Dylan Tweney
Rough Drafts

Down and out.

Science fiction writer, EFF evangelist, BoingBoing blogger, and former dot-commie Cory Doctorow has just published his first novel, Down and Out in the Magic Kingdom.
Dylan Tweney 3 min read

Science fiction writer, EFF evangelist, BoingBoing blogger, and former dot-commie Cory Doctorow has just published his first novel, Down and Out in the Magic Kingdom. It’s a real book that you can buy in bookstores, but he’s also making it available for free download in a variety of formats on his web site. Doctorow says that there’ve been more than 20,000 downloads since its Jan. 9 launch, which qualifies as a smash hit in the SF novel world for sure.

MICRO REVIEW added 1/20/03: Doctorow’s novel (topping 50,000 downloads now) is like a love letter to Napster, Google and Walt Disney World. It’s a rollicking, fast-paced story and is entertainingly inventive without bogging down in the impressive array of future technologies it imagines. Down and Out in the Magic Kingdom is set in a future where death has been eliminated, energy and raw materials are freely available in limitless quantities (much like MP3 files on KaZaA today) and people’s nervous systems are wired directly into the Internet. The protagonist, Julius, works at Disney World, and the novel chronicles his struggles to protect the theme park’s Haunted Mansion from being shut down by an ad hoc group of designers who have developed a technology for “flash baking” theme-park experiences directly into parkgoers’ brains.

The novel gets off to a cracking good start, it’s a fast, entertaining read, and it manages to be entertaining and thought-provoking at the same time. Doctorow is a whiz at description, plot, and inventiveness. I’m looking forward to his next book.


In an interview on the Creative Commons site, Doctorow lays out some interesting thoughts about dealing with tidal waves of information.

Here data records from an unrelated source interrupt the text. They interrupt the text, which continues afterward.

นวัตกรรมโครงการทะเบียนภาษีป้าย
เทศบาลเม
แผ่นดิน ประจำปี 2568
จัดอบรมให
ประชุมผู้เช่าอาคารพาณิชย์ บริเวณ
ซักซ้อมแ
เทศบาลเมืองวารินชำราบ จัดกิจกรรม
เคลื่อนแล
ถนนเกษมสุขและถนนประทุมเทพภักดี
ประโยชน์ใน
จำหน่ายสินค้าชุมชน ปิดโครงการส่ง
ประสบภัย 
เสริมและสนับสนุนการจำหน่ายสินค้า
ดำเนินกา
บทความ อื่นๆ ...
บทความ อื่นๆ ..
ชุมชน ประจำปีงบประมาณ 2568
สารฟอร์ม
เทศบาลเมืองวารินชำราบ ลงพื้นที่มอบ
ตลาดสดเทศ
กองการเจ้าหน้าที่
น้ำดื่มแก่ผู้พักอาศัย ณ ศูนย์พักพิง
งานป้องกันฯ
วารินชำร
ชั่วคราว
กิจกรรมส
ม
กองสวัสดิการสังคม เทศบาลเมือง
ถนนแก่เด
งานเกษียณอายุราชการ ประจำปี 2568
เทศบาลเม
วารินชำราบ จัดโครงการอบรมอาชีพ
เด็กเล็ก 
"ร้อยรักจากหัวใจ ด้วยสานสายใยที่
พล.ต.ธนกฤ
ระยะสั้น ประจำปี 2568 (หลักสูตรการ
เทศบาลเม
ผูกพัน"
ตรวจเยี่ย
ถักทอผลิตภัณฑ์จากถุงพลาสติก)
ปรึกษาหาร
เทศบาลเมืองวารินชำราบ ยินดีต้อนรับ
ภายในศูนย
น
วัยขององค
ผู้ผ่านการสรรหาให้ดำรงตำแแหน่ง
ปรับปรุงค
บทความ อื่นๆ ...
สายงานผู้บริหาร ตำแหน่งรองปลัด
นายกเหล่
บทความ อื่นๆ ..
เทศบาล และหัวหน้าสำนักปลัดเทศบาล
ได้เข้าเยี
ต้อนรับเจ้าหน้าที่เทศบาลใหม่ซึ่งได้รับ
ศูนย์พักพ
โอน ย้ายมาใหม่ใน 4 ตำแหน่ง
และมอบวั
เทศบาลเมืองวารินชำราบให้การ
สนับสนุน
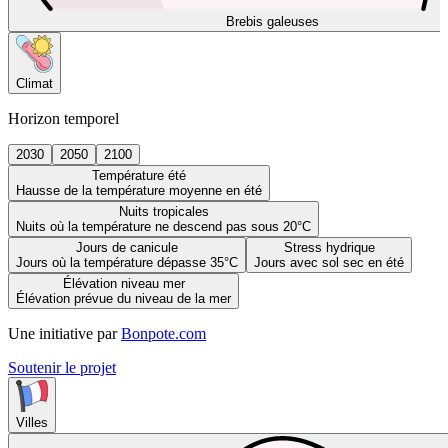
Brebis galeuses
Climat
Horizon temporel
2030
2050
2100
Température été
Hausse de la température moyenne en été
Nuits tropicales
Nuits où la température ne descend pas sous 20°C
Jours de canicule
Stress hydrique
Jours où la température dépasse 35°C
Jours avec sol sec en été
Élévation niveau mer
Élévation prévue du niveau de la mer
Une initiative par
Bonpote.com
Soutenir le projet
Villes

“There’s an old chestnut in online science fiction fandom that the Internet ‘makes us all into slushreaders,'” says Doctorow. “(‘Slush’ is the unsolicited prose that arrives at publishers’ offices — a ‘slushreader’ wades through thousands of these paste-gems looking for the genuine article). This has always struck me as a pretty reactionary position,” says Doctorow. I’ll admit, it’s a position I’ve often taken, partly in reaction — yes — to the crushing quantity of disorganized, unmanaged, incredible information available on the Internet.

But Doctorow adds a Google-like twist: “Nearly every piece of information online has a human progenitor — a person who thought it was useful or important or interesting enough to post. Those people have friends whom they trust, and those friends have trusted friends, and so on. Theoretically, if you use your social network to explore the Web, you can make educated guesses about the relative interestingness of every bit of info online to you.”

In the novel, which I’ve just started to read, D. concocts the notion of “Whuffie,” a kind of measure of social capital. People check out (“ping”) one another’s Whuffie when they meet, and that gives them some notion of how much respect and credibility the other has. Nifty idea. It’s a little scary to me — it seems akin to keeping your bank balance displayed on your forehead — but is a natural extension of the kinds of “reputation scores” that eBay seller, Amazon.com reviewers, and Epinions reviewers all have.

For that matter, it’s a natural extension of Google’s PageRank, which accords each Web page credibility in proportion to the number of other sites that link to it — adjusting each link in proportion to the linking site’s own credibility score, of course. If Doctorow’s right, it’s only a matter of time before these algorithms encompass actual people, and we can evaluate how much respect other people have in a given community.

Doctorow goes on to say in his interview that “It’s a quirk of our economy — and a failure of our collective imagination — that we view the de-scarce-ification of information as a disaster. Our technological history — literacy, the press, telegraphy, radio, TV, xerography, computers — is a steady march towards making information more liquid and less scarce. Towards richness. At each turn, the mounting plenty has made the information industries larger and larger, employing more people, feeding more artists, bringing more ideas to more people.”

That’s an interesting point, and one worth pondering. Information overload is, if not a disaster, certainly a challenge — and it’s one I struggle with every day. Just finding the time to peruse online news sites, weblogs, email, and more — let alone contributing my own thoughts to that flow of information — can be exhausting. The reason, I think, is that we don’t yet have tools (akin to “Whuffie” scores) sufficient to manage and organize the onslaught of information available to us. Blogs may be a step in the right direction, but they are just a start.